Quelles sont les erreurs les plus fréquentes que commettent les patients dans le soin de leurs pieds ?

C’est très important pour moi : il ne faut en aucun cas blâmer les patients. De nombreuses personnes âgées ont des difficultés à prendre soin de leurs pieds. Marcher pieds nus n’est pas toujours sans danger, car les petites blessures ne sont pas perçues et peuvent passer inaperçues. Se couper les ongles ou enlever les callosités ne devrait pas être fait soi-même. Le port de chaussures inadéquates est aussi une erreur fréquente. Souvent, les chaussures sont choisies pour leur apparence plutôt que pour leur fonction. Les pieds méritent plus d’attention, surtout lorsque la sensibilité est déjà réduite.

En quoi un traitement précoce permet-il d’éviter des complications graves, voire des amputations ?

Le traitement précoce est crucial. Plus une plaie est détectée et traitée tôt, plus elle a de chances de guérir. Une plaie ouverte est considérée comme chronique au bout de quatre à six semaines. Ces plaies ne cicatrisent plus spontanément, et le risque d’infection augmente nettement. Dans le pire des cas, cela peut évoluer vers une infection osseuse ou même une septicémie. Une décompensation glycémique est aussi possible.

Dans ces situations, une amputation peut s’avérer vitale. L’objectif est de faire cicatriser les petites plaies dès le début, grâce à des soins professionnels et à des chaussures adaptées. Les consultations ambulatoires de plaies, le travail en équipe multidisciplinaire et les suivis réguliers sont essentiels. Plus le traitement est initié tôt, meilleures sont les chances de guérison et plus faible est le risque de dommages irréversibles.

Un dernier mot ?

Il faut absolument éviter les amputations majeures. Mon professeur et mentor, le Prof. René Baumgartner, a montré que c’était possible. Je suis médecin depuis les années 1980, et je constate qu’en 2025, à cause des forfaits par cas appliqués aux patients bénéficiant de l’assurance de base, je ne peux plus faire tout ce que je devrais faire d’un point de vue médical. Ces limitations ne peuvent être contournées qu’avec des assurances complémentaires, ce que je trouve très regrettable. Le savoir médical existe, mais dans la pratique, nous ne pouvons plus toujours le mettre en œuvre.

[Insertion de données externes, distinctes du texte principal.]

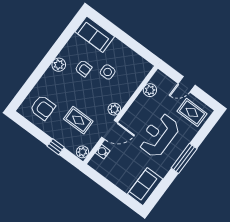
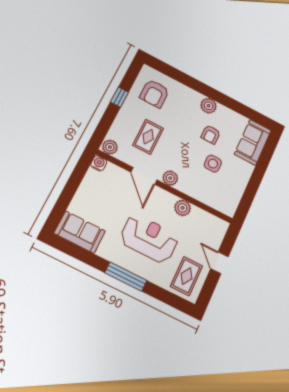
plant: (150, 90) -> (183, 208), moved
window: (56, 147) -> (119, 97), moved
water cooler: (103, 152) -> (99, 163), moved

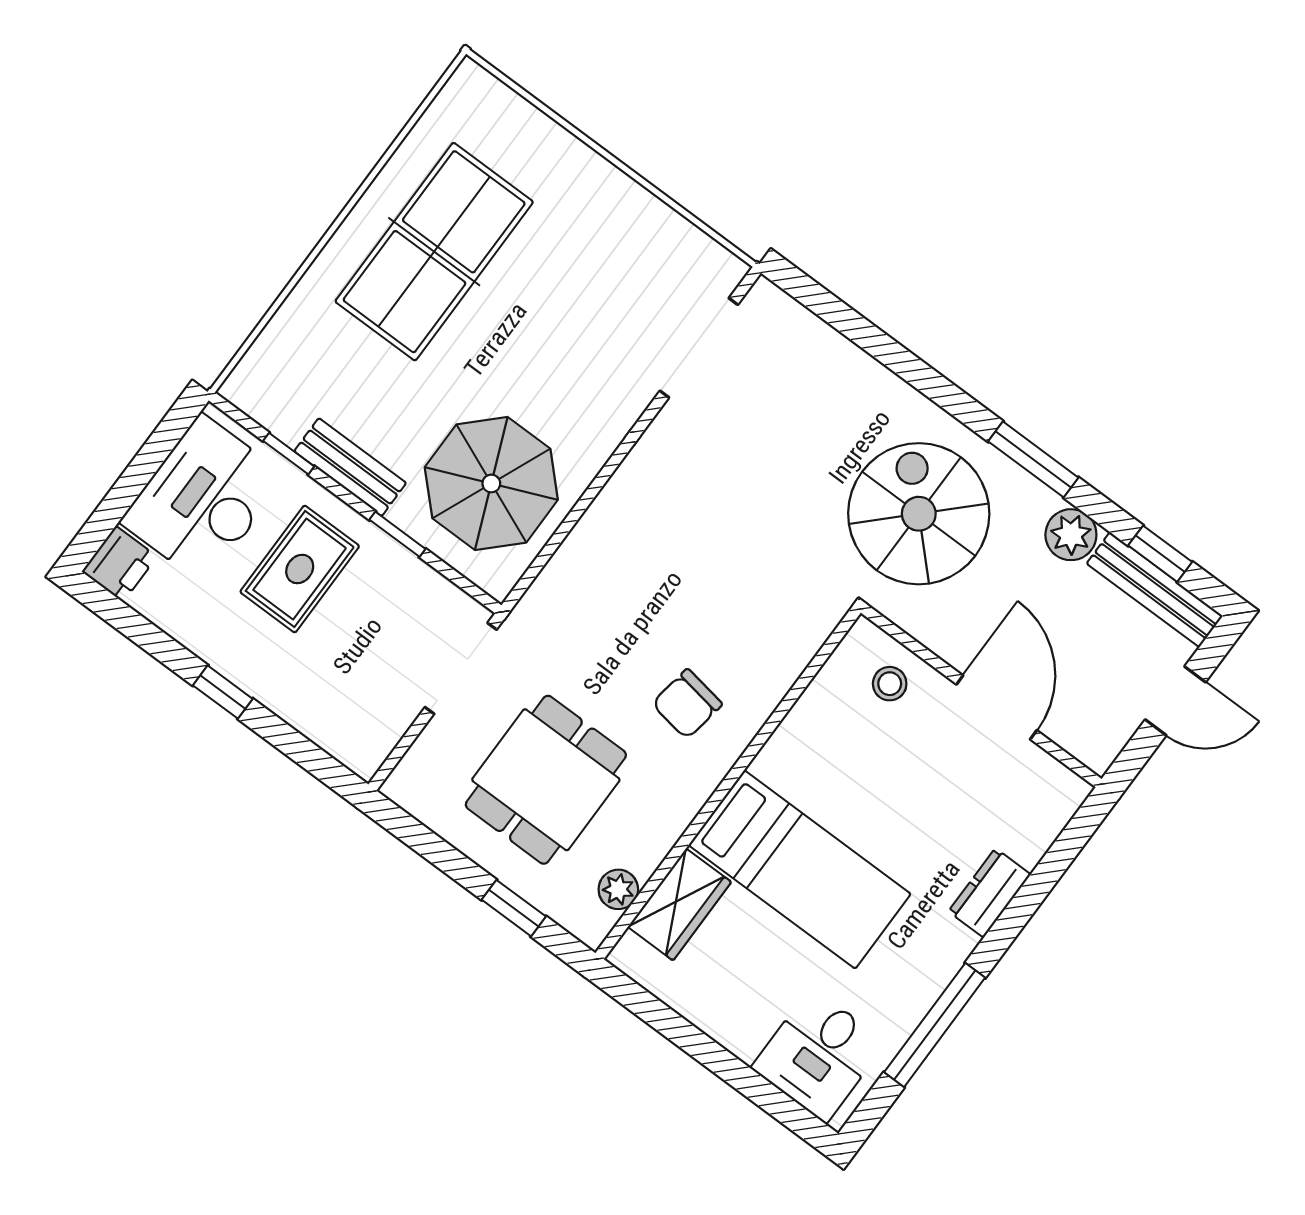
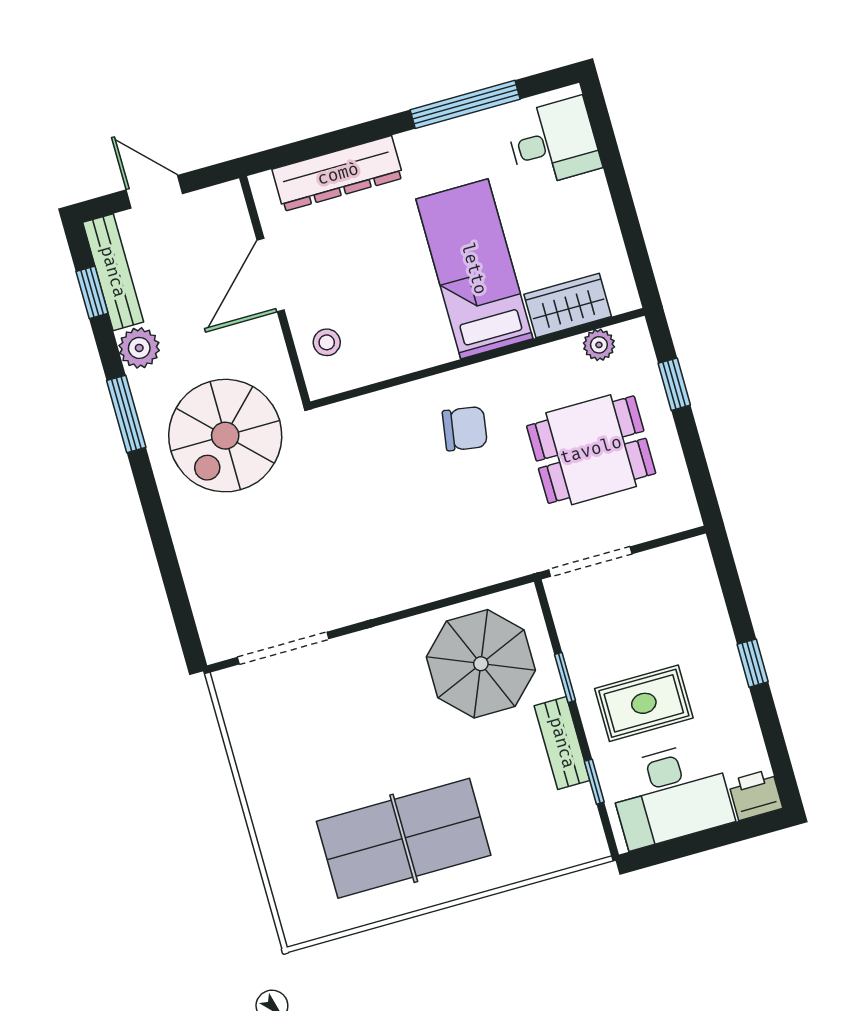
dresser: (990, 893) -> (338, 174), width x1.96, depth x1.24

Heureusement, la prise en charge des chaussures et des prothèses fonctionne très bien en Suisse. Mais nous évoluons vers une médecine à deux vitesses. Pourtant, nous pourrions faire tellement plus — médicalement, en prévention et humainement. L’objectif doit être de préserver la qualité de vie des personnes concernées, d’éviter les interventions lourdes, et de mobiliser davantage de ressources pour une prise en charge de qualité sur l’ensemble du territoire.